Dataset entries

=== Begin Enclosure ===

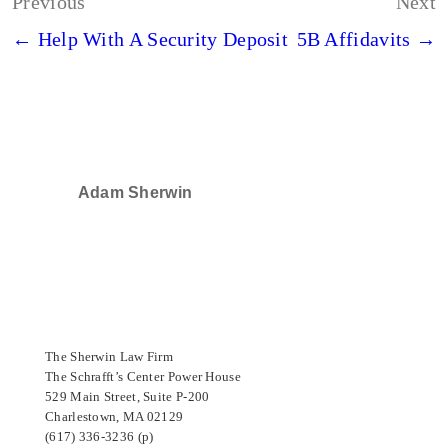
Post
Previous
Next
navigation
← Help With A Security Deposit
5B Affidavits →
Adam Sherwin
SELECTED IN 2024
The Sherwin Law Firm
The Schrafft’s Center Power House
529 Main Street, Suite P-200
Charlestown, MA 02129
(617) 336-3236 (p)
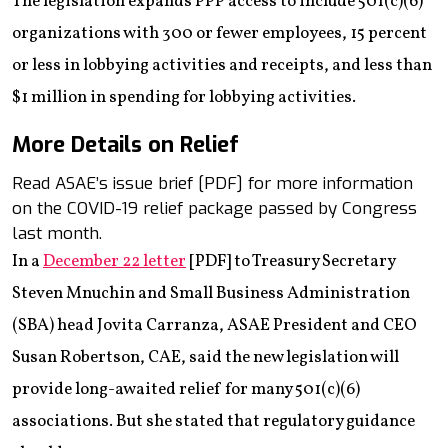
The legislation expands PPP access to include 501(c)(6)
organizations with 300 or fewer employees, 15 percent
or less in lobbying activities and receipts, and less than
$1 million in spending for lobbying activities.
More Details on Relief
Read ASAE’s issue brief [PDF] for more information
on the COVID-19 relief package passed by Congress
last month.
In a
December 22 letter
[PDF] to Treasury Secretary
Steven Mnuchin and Small Business Administration
(SBA) head Jovita Carranza, ASAE President and CEO
Susan Robertson, CAE, said the new legislation will
provide long-awaited relief for many 501(c)(6)
associations. But she stated that regulatory guidance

=== End Enclosure ===

» What you will do:
Please print exactly the lines of the entries above, beginning with the line that contains "Steven Mnuchin and" and ending with the last line.

» Answer to this exercise:
Steven Mnuchin and Small Business Administration
(SBA) head Jovita Carranza, ASAE President and CEO
Susan Robertson, CAE, said the new legislation will
provide long-awaited relief for many 501(c)(6)
associations. But she stated that regulatory guidance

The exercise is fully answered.